Brescia, furto alla Lidl di via Zara: due denunciati
11/05/2026
Due persone sono state denunciate dalla Polizia di Stato dopo un furto all’interno del supermercato Lidl di via Zara, a Brescia, dove gli agenti del Commissariato di Pubblica Sicurezza “Carmine” sono intervenuti a seguito di una richiesta urgente arrivata al numero unico di emergenza 112. Nei confronti dei due, un uomo di 37 anni residente in città e una donna di 24 anni senza fissa dimora, entrambi con precedenti penali e di polizia, sono stati contestati i reati di furto aggravato e porto abusivo di armi.
L’intervento dopo la chiamata al 112
A chiedere l’intervento della Polizia è stato il direttore dell’esercizio commerciale, che aveva segnalato alla Centrale Operativa della Questura un furto in atto tra le corsie del supermercato. Secondo quanto riferito, i due si sarebbero aggirati con atteggiamento sospetto tra gli scaffali, prelevando diverse confezioni di merce e occultandole all’interno di alcune buste di plastica.
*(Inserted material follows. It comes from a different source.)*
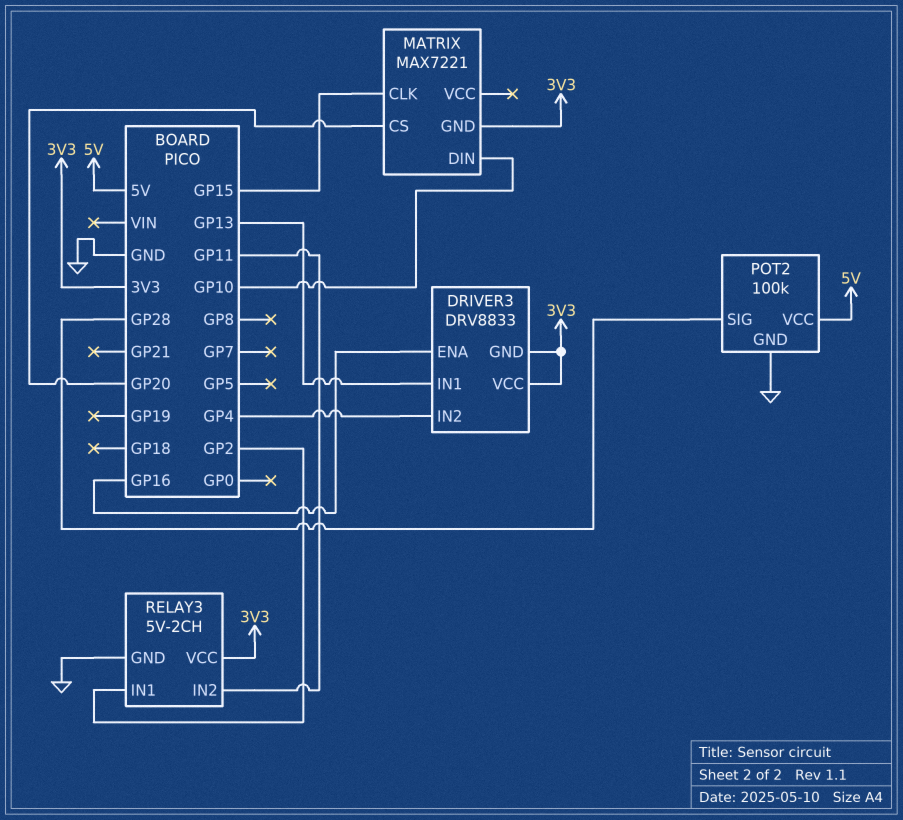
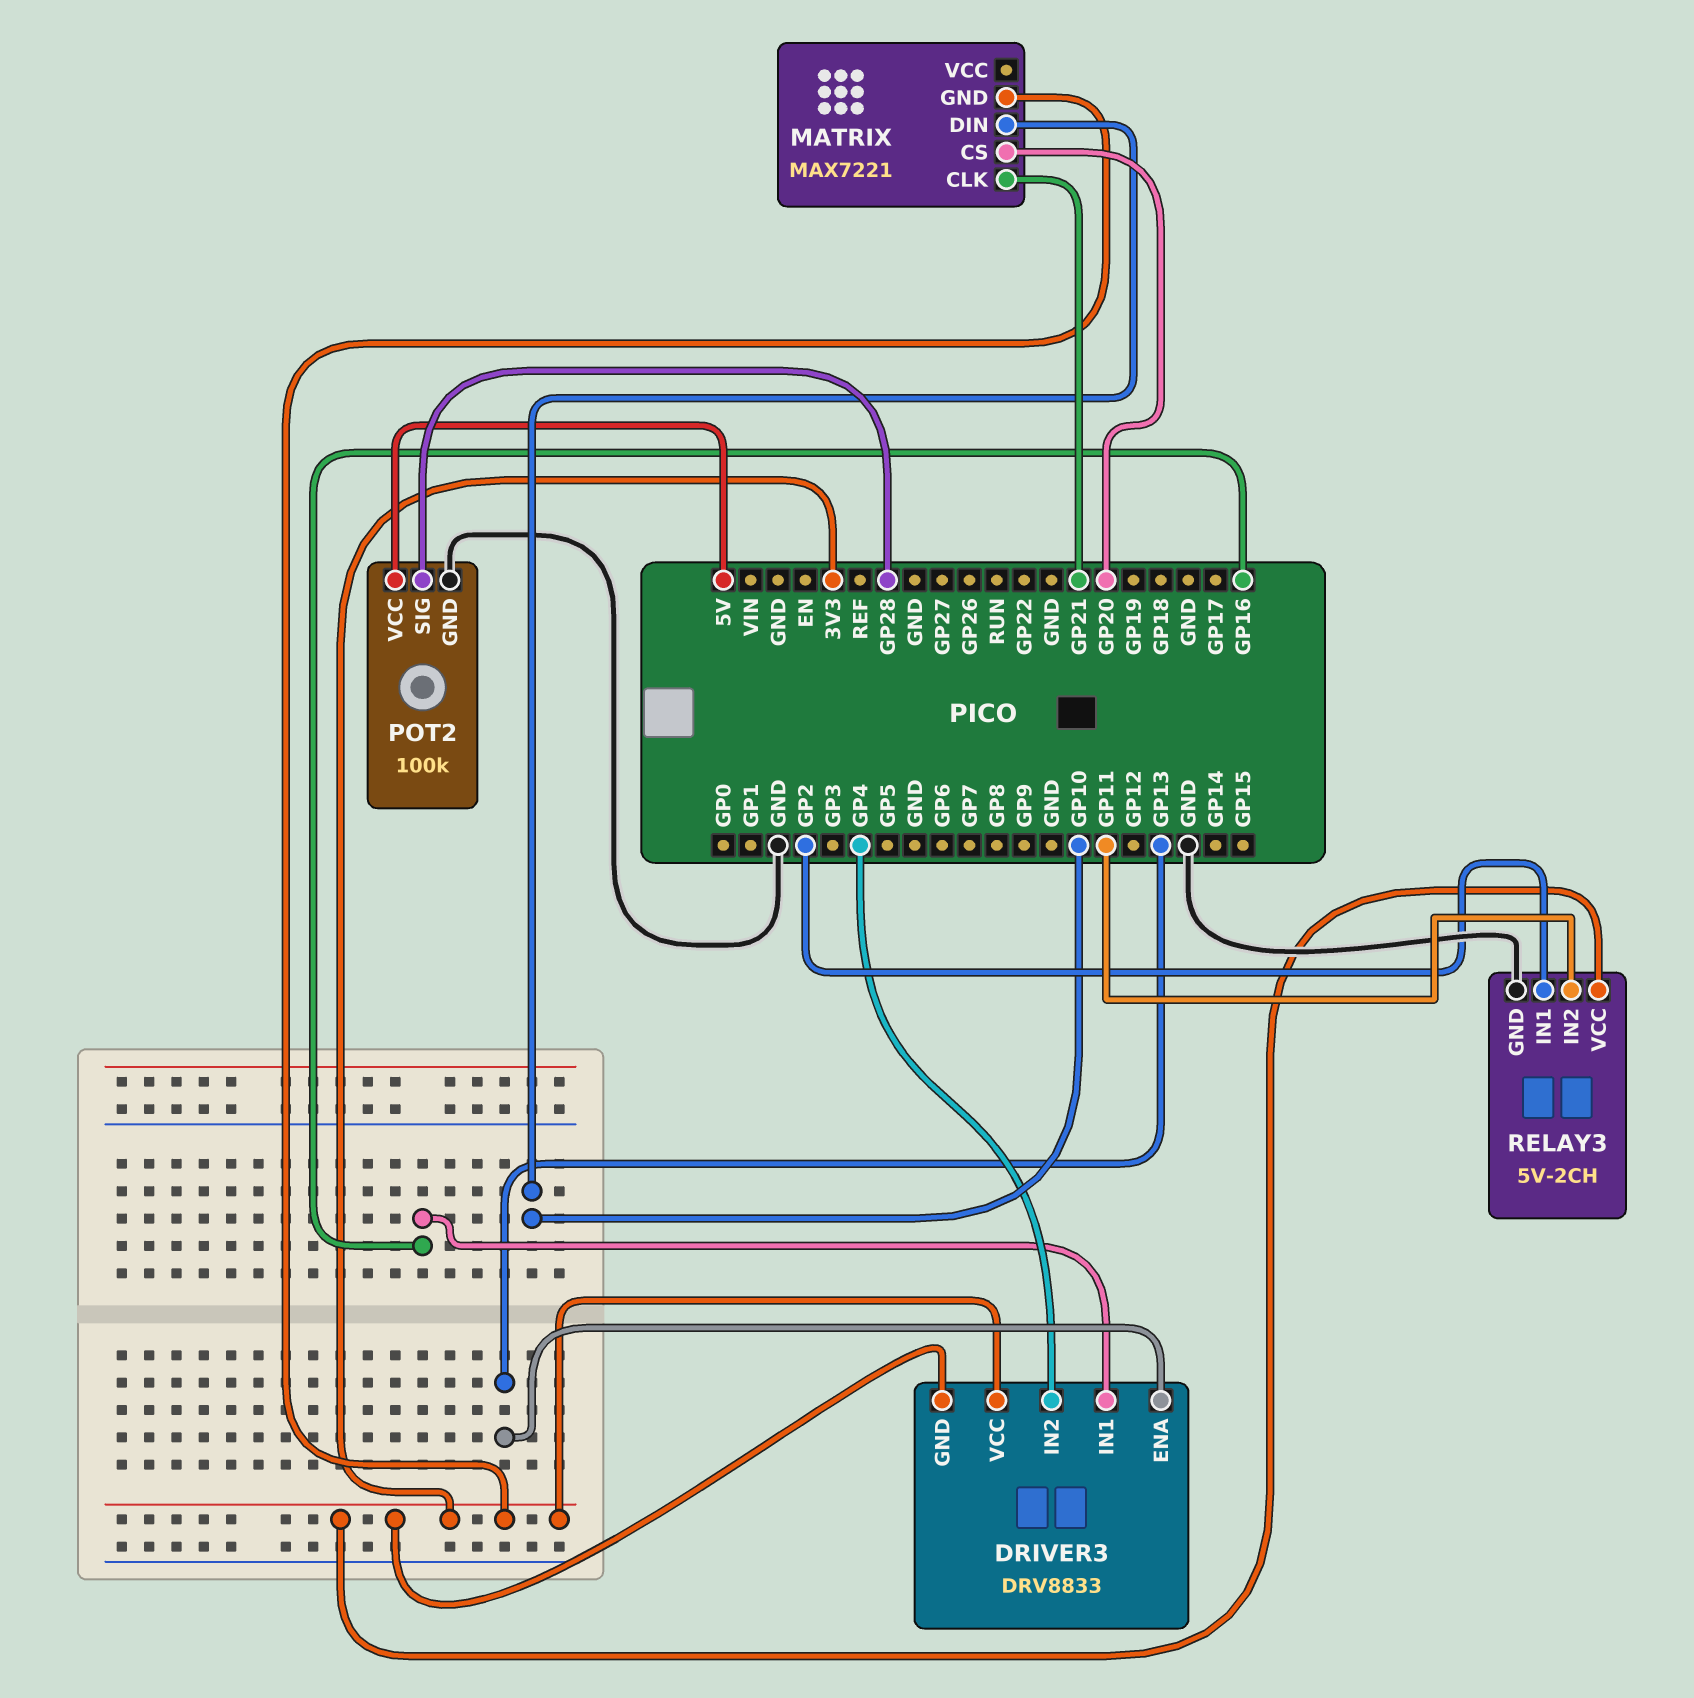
DRIVER3 pin ENA: GP16 -> GP13
DRIVER3 pin IN1: GP13 -> GP16
MATRIX pin CLK: GP15 -> GP21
Dopo aver raccolto la segnalazione, gli agenti sono arrivati rapidamente sul posto e hanno individuato i due ancora all’interno del punto vendita. Dagli accertamenti è emerso che, al momento del passaggio verso l’uscita, avrebbero pagato soltanto una parte dei prodotti sottratti, tentando di portare via altra merce senza corrisponderne il prezzo.
I poliziotti hanno quindi proceduto alla perquisizione personale. Il controllo ha permesso di recuperare la refurtiva, che è stata subito restituita al responsabile del supermercato. Addosso all’uomo, nascosto tra i vestiti, è stato trovato anche un coltello a serramanico, immediatamente sequestrato dagli operatori.
Avviso orale disposto dal Questore Sartori
I due sono stati accompagnati negli uffici della Questura per gli atti di polizia giudiziaria. Al termine delle verifiche, alla luce degli elementi raccolti, è scattata la denuncia alla Procura della Repubblica per furto aggravato e porto abusivo di armi. La posizione dei denunciati sarà ora valutata dall’autorità giudiziaria competente.
In relazione all’episodio, il Questore della Provincia di Brescia, Paolo Sartori, ha disposto nei confronti dei due la misura di prevenzione personale dell’avviso orale di pubblica sicurezza, prevista dal Codice delle leggi antimafia e finalizzata, in caso di ulteriori presupposti, alla successiva applicazione della sorveglianza speciale.
Il Questore ha richiamato il ruolo decisivo della tempestività nelle segnalazioni, sottolineando come la collaborazione tra cittadini, esercenti, istituzioni e forze dell’ordine consenta interventi rapidi contro condotte che incidono sulla sicurezza quotidiana. In questo caso, la chiamata al 112 e l’immediata attivazione delle pattuglie hanno permesso di recuperare la merce sottratta, sequestrare l’arma e identificare i due presunti responsabili.